A less obvious risk associated with ethical considerations of AI relates to unintentional but real human bias. In this instance, human biases may be unintentionally built into AI models. “Machine learning models are only as good as the data used to train them”, Nguyen says. Although AI is capable of expanding upon human functions, ideas, and goals, the foundation on which it begins must be met with awareness regarding these ethical risks.
To create positive AI, Nguyen discusses three methods to approach the aforementioned potential ethical pitfalls:
- Technology Approach: Building a model with robustness, clarity in goal, and fairness.
- Operational Approach: Create a safeguard function to check the performance of the AI model similar to QA in software.
- Philosophical Approach: Developing AI goal alignment with mankind
Applying these approaches with the correct model for the given needs of an organization is what creates desired outcomes when implementing automation; simply understanding the potential ethical risks when leveraging AI and Machine Learning can help companies take proactive steps to avoid them.

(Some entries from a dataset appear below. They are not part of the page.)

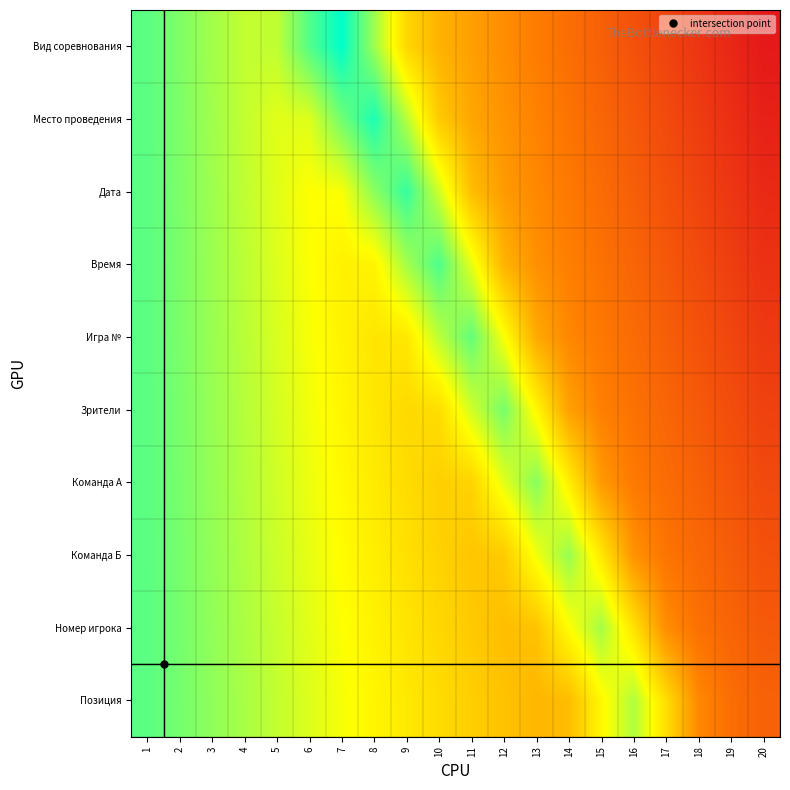

List the series in order of their peak value, lowest first.

Игра №, Зрители, Команда А, Команда Б, Номер игрока, Позиция, Время, Дата, Место проведения, Вид соревнования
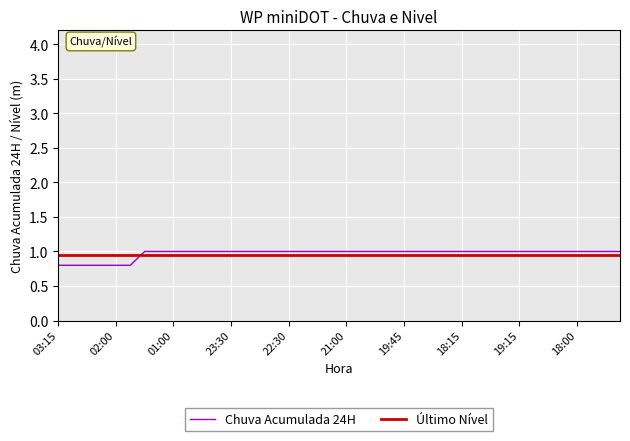

After their last crossing, which series has the higher values: Chuva Acumulada 24H or Último Nível?

Chuva Acumulada 24H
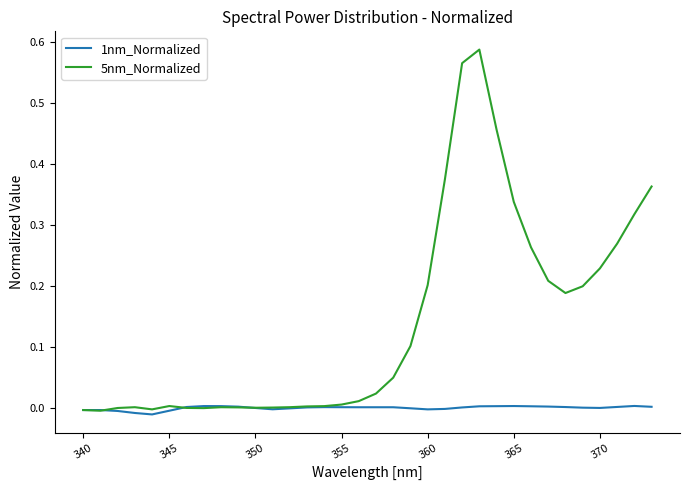

How many distinct data groups are displayed?

2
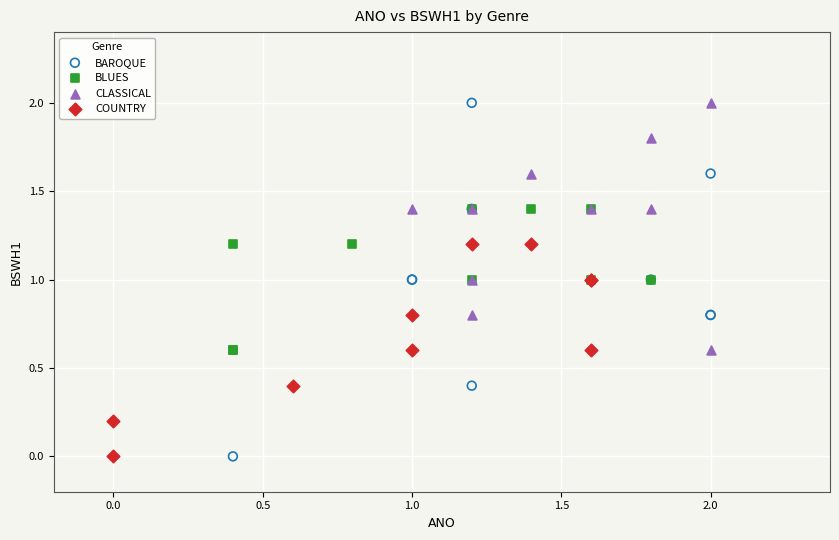

Which series has the widest spread of Y values?

BAROQUE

Additionally, thought should be given as to whether to use a pre-built model (such as those offered by the major cloud providers), whether to build a fully custom ML model, or whether to use some combination. The appeal of the pre-built models is obvious – get to market faster with less software development investment. However, pre-built models may limit fine tuning and may not fully address a the organization’s business needs; in these cases, a hybrid approach – leveraging a pre-built model as a base and then extending with customizations – could make the most sense. As Nguyen described them, pre-built tends to function more like a fast-food meal whereas a custom model can be compared to a home-cooked meal. While a pre-built model will ultimately be cheaper and quicker, a custom model provides control and accuracy at the cost of time and financial spending. For these reasons, a hybrid models tend to be a common go-to among organizations.
Resources, education, and engagement are the three parts of ethics to focus on within an organization when approaching AI. Identifying resources allows for preparation to identify infrastructure, create a framework, and optimize guidance. Education develops the overall organizational understanding of AI ethics and how to meet the business needs while minimizing ethical risk. Finally, engagement is the active implementation of ethical AI processes.
The power of AI should not be overlooked and the process in which it is handled is a careful combination of preparation, attention, and education. Creating an organizational culture and awareness around ethical considerations will not only prevent public relations disasters, but it will also ensure customers can develop trust with your organization while getting the best artificial intelligence has to offer.